Verify: $x \mapsto \sqrt x$ is uniformly continuous on $[0, \infty]$

Question

Prove $x \mapsto \sqrt x$ is uniformly continuous on $[0, \infty]$.

Note: There are more elegant proofs readily available, such as here. This question asks to verify and critique my proof.

Proof: Let $\delta = \varepsilon^2$. Then, for $x, a \geq 0; |x-a| < \delta$, we have:

$$\begin{align*} | \sqrt x - \sqrt a| &= \frac {|x-a|} {\sqrt x + \sqrt a} \\ &\leq \frac {|x-a|} {\sqrt{|x-a|}} && \text{(since $\sqrt x + \sqrt a = \sqrt x + \sqrt{x+a-x} \geq \sqrt{|x-a|}$)} \\ &\leq \sqrt{|x-a|} \\ &< \sqrt \delta \\ & < \varepsilon. \end{align*}$$

Discussion: The other proofs I've seen use one of two approaches:

1. Split the domain into $[0,k]$ and $[k, \infty)$; the first is compact and the second easier to prove, either by bounding the derivative or by the inequality $|\sqrt x - \sqrt a| < |x-a|/2\sqrt k$.
2. Square the left side and apply the triangle inequality for positive quantities to get $|\sqrt x - \sqrt a|^2 \leq |\sqrt x - \sqrt a||\sqrt x + \sqrt a| = |x-a|.$

I imagine those techniques are more broadly applicable.

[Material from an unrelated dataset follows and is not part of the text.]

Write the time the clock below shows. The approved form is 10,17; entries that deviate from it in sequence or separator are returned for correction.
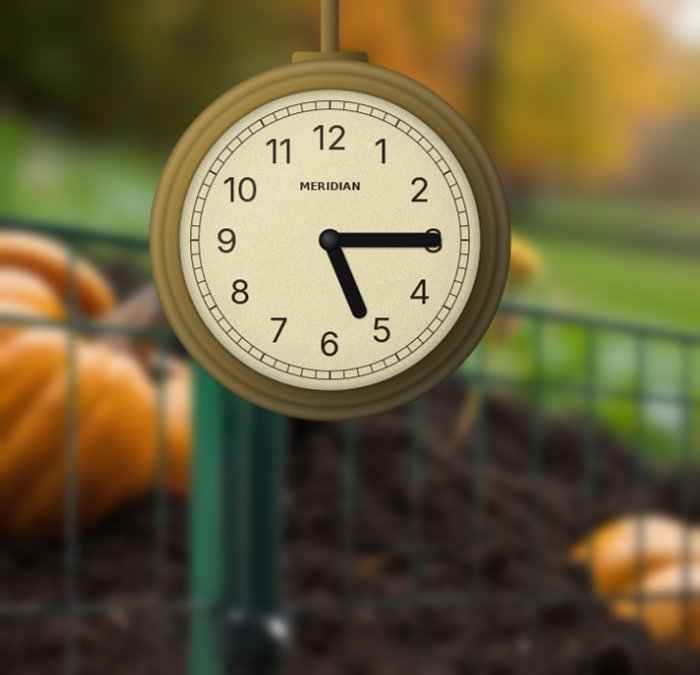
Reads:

How would I have thought of either? Especially #2, which seems to come from nowhere, the only way I can see myself using it is by seeing it before and recalling the technique.

Answer 1

Generally, proving continuity does require a certain amount of practice and some foresight, as there isn’t really a standardized approach to it.

Regarding the 2nd approach you mentioned: When attempting to prove that a certain function is (uniformly) continuous, you would want to transform the expression $|f(x) - f(x_0)|$ such that it is written as a combination containing the term $|x - x_0|$. That is, once you have reached that point, it is rather straightforward to choose an appropriate $\delta$ in case that is possible, i.e. the function is effectively continuous on the given domain. Applied to the example given by you, the proof for continuity could look like the following:

We start by estimating the absolute value of the difference in function values for all $0 \leq x < \infty$ and $x_0 > 0$ as given in the definition of continuity:

$|f(x) - f(x_0)| = |\sqrt{x} - \sqrt{x_0}| \\ = |\sqrt{x} - \sqrt{x_0}\cdot \frac{\sqrt{x} + \sqrt{x_0}}{\sqrt{x} + \sqrt{x_0}}| \\ = |\frac{x - x_0}{\sqrt{x} + \sqrt{x_0}}| \leq \frac{|x - x_0|}{\sqrt{x_0}} $

We now have attained the above described situation such that for any $\epsilon > 0$, we may choose $\delta = \sqrt{x_0} \cdot \epsilon$, because then we have:

$|x - x_0| < \delta \Rightarrow |f(x) - f(x_0)|< \frac{\delta}{\sqrt{x_0}} = \frac{\sqrt{x_0}}{\sqrt{x_0}}\cdot \epsilon = \epsilon$

In order to show continuity at $x_0 = 0$ as well, we note:

$|f(x) - f(0)| = \sqrt{x} < \epsilon$

We have now showed that $\sqrt{x}$ is continuous on $[0,\infty)$.

If we further want to show uniform continuity, it is easy to see that the implication works out for $\delta = \epsilon^2$, because then we have $|x - x_0| < \delta$ and since we would like to end up having $|\sqrt{x} - \sqrt{x_0}| < \epsilon$, we now square the left side and evaluate:

$|\sqrt{x} - \sqrt{x_0}|^2 \leq |\sqrt{x} - \sqrt{x_0}||\sqrt{x} + \sqrt{x_0}| \\ = |x - x_0| < \delta = \epsilon^2 \Rightarrow \ |\sqrt{x} - \sqrt{x_0}| < \epsilon$

Hence, we conclude that $\sqrt{x}$ is uniformly continuous on $[0,\infty)$.